_Objective_. In two sentences, summarize the mailing-list reply about next steps for updates.

___ Selected extract ___

Re: Updates next steps

[Date Prev][Date Next][Thread Prev][Thread Next][Date Index][Thread Index]



On Thu, 2010-04-22 at 11:38 -0400, Will Woods wrote:
> On Wed, 2010-04-21 at 17:35 -0400, Matthias Clasen wrote:
> > On Wed, 2010-04-21 at 09:43 -0700, Jesse Keating wrote:
> > > On Wed, 2010-04-21 at 12:02 -0400, William Jon McCann wrote:
> > > > 
> > > > 1. Limit the frequency of non-critical updates to once per week in
> > > > stable releases
> > > > 
> > > > 
> > > 
> > > This gets pretty difficult to manage if we want to insert any testing of
> > > the proposed update set to be pushed out.  It increases the number of
> > > potential push sets, per release, which increases the complexity quite a
> > > bit in the depchecking routines.
> > > 
> > > I'm not saying it's something we shouldn't do, I'm just saying that it's
> > > going to make something significantly more complex to manage.

___ Raw data ___

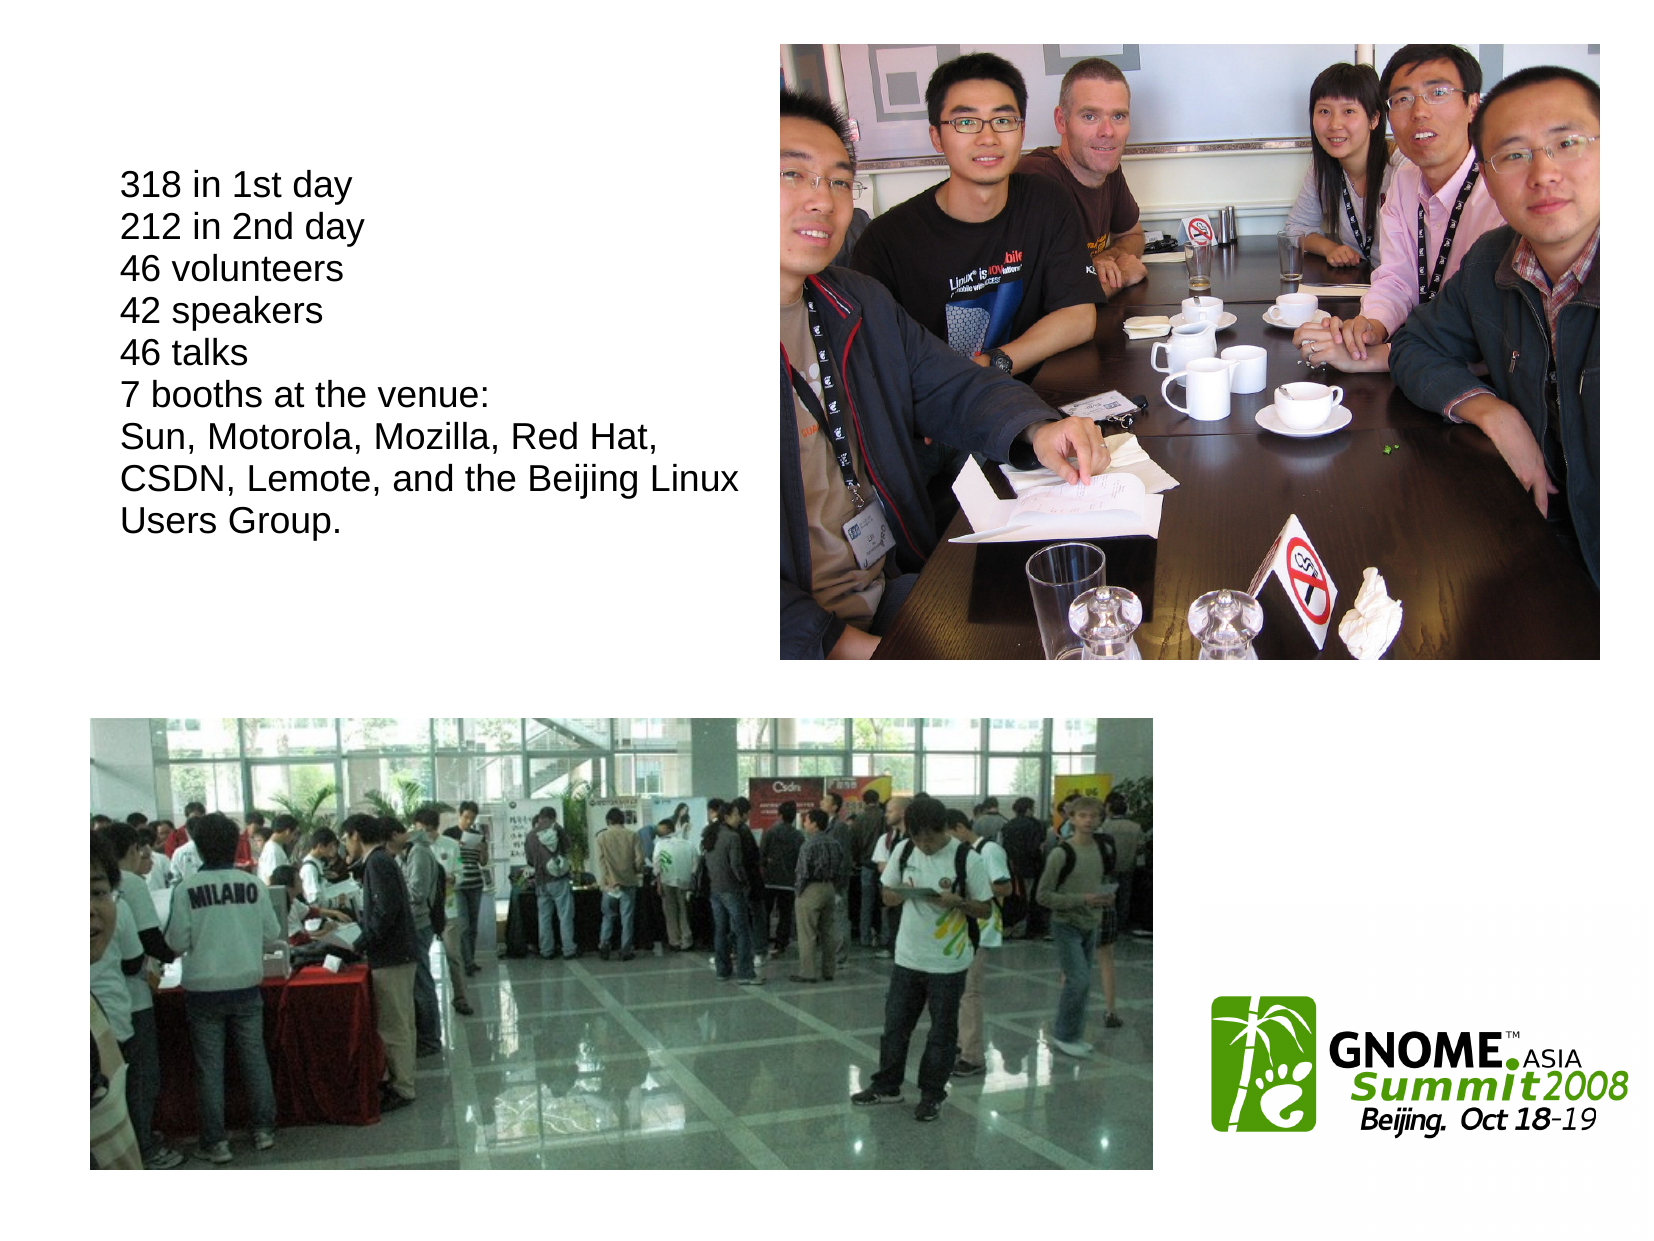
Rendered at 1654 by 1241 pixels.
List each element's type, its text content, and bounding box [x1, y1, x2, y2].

___

_The answer_. William Jon McCann proposed limiting non-critical updates in stable releases to once per week. Jesse Keating replied that this would be hard to manage if the proposed update set is to be tested before it is pushed, because it raises the number of potential push sets per release and makes the depchecking routines much more complex, though he did not say it should not be done.